## Assigned task:
Please output all of the entries exactly and omit any images they hold.
*** Data under study
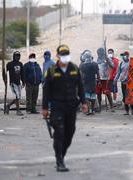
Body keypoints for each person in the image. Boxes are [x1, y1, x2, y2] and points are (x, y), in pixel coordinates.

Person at [42, 44, 87, 172]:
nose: (64, 57)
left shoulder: (74, 68)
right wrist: (45, 108)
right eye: (62, 55)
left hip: (71, 107)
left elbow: (81, 86)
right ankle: (59, 160)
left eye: (66, 54)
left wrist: (84, 102)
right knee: (59, 133)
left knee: (69, 133)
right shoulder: (51, 70)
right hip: (57, 106)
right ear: (57, 56)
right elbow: (46, 90)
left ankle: (61, 154)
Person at [114, 51, 133, 115]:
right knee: (125, 97)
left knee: (131, 96)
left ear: (128, 55)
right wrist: (115, 80)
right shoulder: (121, 64)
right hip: (123, 82)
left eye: (124, 55)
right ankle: (127, 111)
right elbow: (118, 73)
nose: (123, 56)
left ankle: (132, 109)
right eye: (122, 55)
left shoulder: (131, 62)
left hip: (130, 82)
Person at [79, 50, 100, 115]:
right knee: (93, 96)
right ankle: (92, 109)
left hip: (85, 82)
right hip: (93, 82)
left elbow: (80, 75)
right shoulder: (95, 64)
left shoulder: (82, 65)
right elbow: (98, 74)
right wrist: (98, 81)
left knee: (86, 97)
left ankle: (89, 109)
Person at [5, 51, 25, 116]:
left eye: (19, 56)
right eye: (16, 56)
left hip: (18, 83)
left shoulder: (20, 64)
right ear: (14, 56)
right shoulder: (10, 64)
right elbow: (5, 71)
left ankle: (8, 105)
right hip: (13, 83)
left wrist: (23, 82)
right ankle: (18, 111)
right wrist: (4, 79)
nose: (17, 57)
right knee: (16, 97)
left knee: (18, 98)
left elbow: (22, 74)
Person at [96, 47, 115, 112]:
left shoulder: (107, 59)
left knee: (107, 92)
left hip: (105, 78)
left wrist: (108, 60)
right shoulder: (98, 60)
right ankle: (100, 107)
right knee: (98, 93)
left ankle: (111, 106)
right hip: (98, 79)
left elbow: (113, 66)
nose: (99, 54)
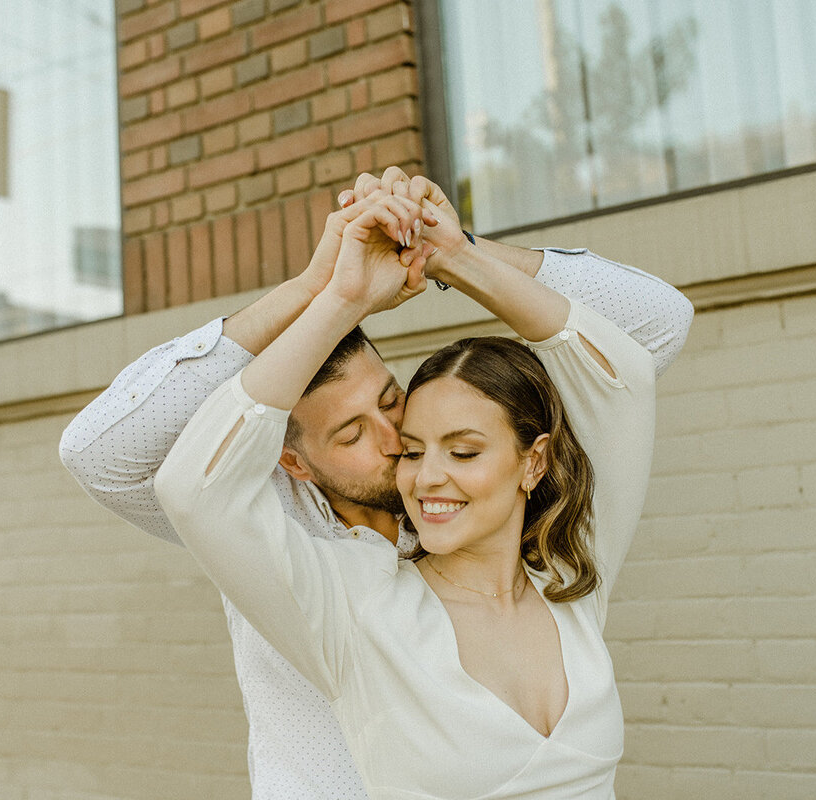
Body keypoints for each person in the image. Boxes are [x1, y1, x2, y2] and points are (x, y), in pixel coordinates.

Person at [59, 167, 693, 799]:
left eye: (392, 403)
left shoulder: (538, 554)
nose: (397, 444)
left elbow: (652, 330)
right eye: (352, 435)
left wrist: (456, 255)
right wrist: (324, 291)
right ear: (293, 461)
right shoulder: (284, 530)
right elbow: (104, 456)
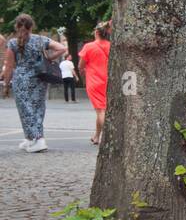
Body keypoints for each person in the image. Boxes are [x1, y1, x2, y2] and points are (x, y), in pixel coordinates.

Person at [1, 13, 67, 153]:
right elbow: (62, 48)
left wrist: (6, 85)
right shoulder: (40, 40)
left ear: (17, 26)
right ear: (32, 27)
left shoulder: (12, 43)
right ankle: (30, 139)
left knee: (25, 110)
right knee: (38, 108)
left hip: (21, 80)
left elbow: (9, 66)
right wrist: (49, 57)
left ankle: (38, 139)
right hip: (40, 77)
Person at [77, 21, 111, 144]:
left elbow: (81, 65)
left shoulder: (89, 46)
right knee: (104, 109)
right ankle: (97, 136)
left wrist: (83, 72)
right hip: (109, 81)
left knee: (101, 111)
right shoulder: (111, 46)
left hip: (94, 82)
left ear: (96, 32)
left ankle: (108, 138)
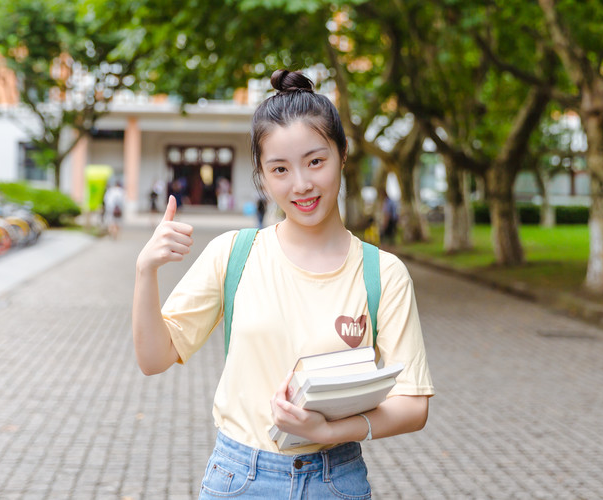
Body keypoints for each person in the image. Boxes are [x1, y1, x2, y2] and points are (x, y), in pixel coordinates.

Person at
******
## Answer below:
Body keypoints for each person in the image. Boxes are [x1, y1, x2, y2] and points are (x, y), in pixel coordinates.

Person at [42, 44, 87, 172]:
nose: (64, 57)
left shoulder: (74, 68)
right wrist: (45, 108)
right eye: (62, 55)
left hip: (71, 107)
left elbow: (81, 86)
right ankle: (59, 160)
left eye: (66, 54)
left wrist: (84, 102)
right knee: (59, 133)
left knee: (69, 133)
right shoulder: (51, 70)
right hip: (57, 106)
right ear: (57, 56)
right elbow: (46, 90)
left ankle: (61, 154)
Person at [114, 51, 133, 115]:
right knee: (125, 97)
left knee: (131, 96)
left ear: (128, 55)
right wrist: (115, 80)
right shoulder: (121, 64)
right hip: (123, 82)
left eye: (124, 55)
right ankle: (127, 111)
right elbow: (118, 73)
nose: (123, 56)
left ankle: (132, 109)
right eye: (122, 55)
left shoulder: (131, 62)
left hip: (130, 82)
Person at [79, 50, 100, 115]:
right knee: (93, 96)
right ankle: (92, 109)
left hip: (85, 82)
right hip: (93, 82)
left elbow: (80, 75)
right shoulder: (95, 64)
left shoulder: (82, 65)
right elbow: (98, 74)
right wrist: (98, 81)
left knee: (86, 97)
left ankle: (89, 109)
Person at [5, 51, 25, 116]:
left eye: (19, 56)
right eye: (16, 56)
left hip: (18, 83)
left shoulder: (20, 64)
right ear: (14, 56)
right shoulder: (10, 64)
right elbow: (5, 71)
left ankle: (8, 105)
right hip: (13, 83)
left wrist: (23, 82)
right ankle: (18, 111)
right wrist: (4, 79)
nose: (17, 57)
right knee: (16, 97)
left knee: (18, 98)
left elbow: (22, 74)
Person at [96, 47, 115, 112]:
left shoulder: (107, 59)
left knee: (107, 92)
left hip: (105, 78)
left wrist: (108, 60)
right shoulder: (98, 60)
right ankle: (100, 107)
right knee: (98, 93)
left ankle: (111, 106)
right hip: (98, 79)
left elbow: (113, 66)
nose: (99, 54)
Body keypoints for each person in the image. Boxes are [x1, y1, x2, y2] and points are (x, y), in pixel coordinates.

Person at [59, 167, 693, 799]:
left eye: (392, 403)
left shoulder: (538, 554)
nose: (397, 444)
left elbow: (652, 330)
right eye: (352, 435)
left wrist: (456, 255)
right wrist: (324, 291)
right ear: (293, 461)
right shoulder: (284, 530)
right elbow: (104, 456)
Body keypoints for each person in the image. Boxes are [x1, y1, x2, y2] and points are (x, y), in pixel coordinates.

Person at [1, 13, 67, 153]:
right elbow: (62, 48)
left wrist: (6, 85)
right shoulder: (40, 40)
left ear: (17, 26)
right ear: (32, 27)
left shoulder: (12, 43)
right ankle: (30, 139)
left knee: (25, 110)
right knee: (38, 108)
left hip: (21, 80)
left elbow: (9, 66)
right wrist: (49, 57)
left ankle: (38, 139)
right hip: (40, 77)
Person at [77, 21, 111, 144]:
left elbow: (81, 65)
left shoulder: (89, 46)
right knee: (104, 109)
right ankle: (97, 136)
left wrist: (83, 72)
right hip: (109, 81)
left knee: (101, 111)
right shoulder: (111, 46)
left hip: (94, 82)
left ear: (96, 32)
left ankle: (108, 138)
Body keypoints for each person in the image. Boxes are [x1, y1, x2, y2] and points are (x, y), in pixel coordinates.

Person at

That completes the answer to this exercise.